● Work required: From the line containing "pinky tip: (236, 175)" to the end of the data, retype every line exactly and nothing else. Drop the pictures.

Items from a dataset
-------

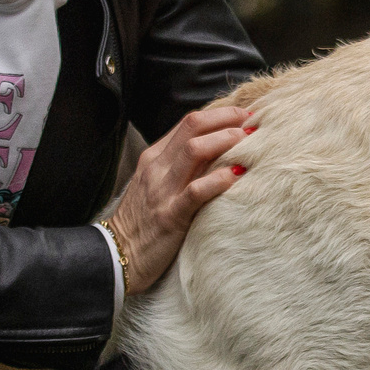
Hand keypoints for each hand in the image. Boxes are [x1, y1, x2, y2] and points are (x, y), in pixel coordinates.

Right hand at [105, 104, 251, 293]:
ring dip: (225, 141)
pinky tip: (236, 175)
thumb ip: (179, 166)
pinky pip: (195, 191)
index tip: (244, 115)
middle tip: (252, 123)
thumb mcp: (156, 184)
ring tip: (247, 142)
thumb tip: (216, 151)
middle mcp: (157, 168)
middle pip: (193, 127)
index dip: (219, 115)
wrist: (118, 254)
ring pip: (194, 151)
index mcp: (154, 157)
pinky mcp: (170, 216)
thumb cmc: (143, 220)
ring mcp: (162, 190)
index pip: (188, 123)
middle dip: (226, 120)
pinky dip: (218, 180)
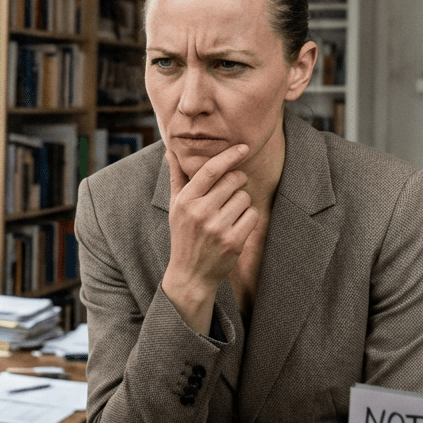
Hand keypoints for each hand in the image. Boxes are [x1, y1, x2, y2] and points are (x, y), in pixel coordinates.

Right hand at [162, 144, 257, 333]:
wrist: (190, 275)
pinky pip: (252, 215)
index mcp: (186, 201)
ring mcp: (217, 228)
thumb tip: (170, 151)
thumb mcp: (175, 207)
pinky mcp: (234, 242)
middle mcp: (200, 212)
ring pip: (245, 197)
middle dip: (237, 182)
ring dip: (242, 202)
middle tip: (231, 192)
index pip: (211, 169)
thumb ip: (177, 178)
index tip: (243, 147)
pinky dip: (248, 218)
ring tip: (229, 213)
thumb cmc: (183, 235)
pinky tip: (236, 226)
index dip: (229, 155)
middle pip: (233, 180)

-------

● Result of this task:
pinky tip: (236, 175)
thumb ip: (179, 166)
pinky pip: (195, 191)
index tip: (244, 115)
middle tip: (252, 123)
thumb mcp: (156, 184)
ring tip: (247, 142)
thumb tip: (216, 151)
middle mcp: (157, 168)
middle pip: (193, 127)
index dip: (219, 115)
wrist: (118, 254)
ring pip: (194, 151)
index mcp: (154, 157)
pinky mcp: (170, 216)
thumb cmc: (143, 220)
ring mcp: (162, 190)
index pip: (188, 123)
middle dip: (226, 120)
pinky dip: (218, 180)
Hand keypoints for each hand in the image. Boxes are [x1, y1, x2, y2] and points are (x, y), in pixel coordinates.

Right hand at [162, 144, 257, 333]:
wrist: (190, 275)
pinky pip: (252, 215)
index mcp: (186, 201)
ring mcp: (217, 228)
thumb tip: (170, 151)
thumb mcp: (175, 207)
pinky mcp: (234, 242)
middle mcp: (200, 212)
ring pip: (245, 197)
middle dip: (237, 182)
ring dip: (242, 202)
middle tip: (231, 192)
index pip: (211, 169)
thumb ip: (177, 178)
index tip: (243, 147)
pinky dip: (248, 218)
ring tip: (229, 213)
thumb cmc: (183, 235)
pinky tip: (236, 226)
index dip: (229, 155)
middle pip: (233, 180)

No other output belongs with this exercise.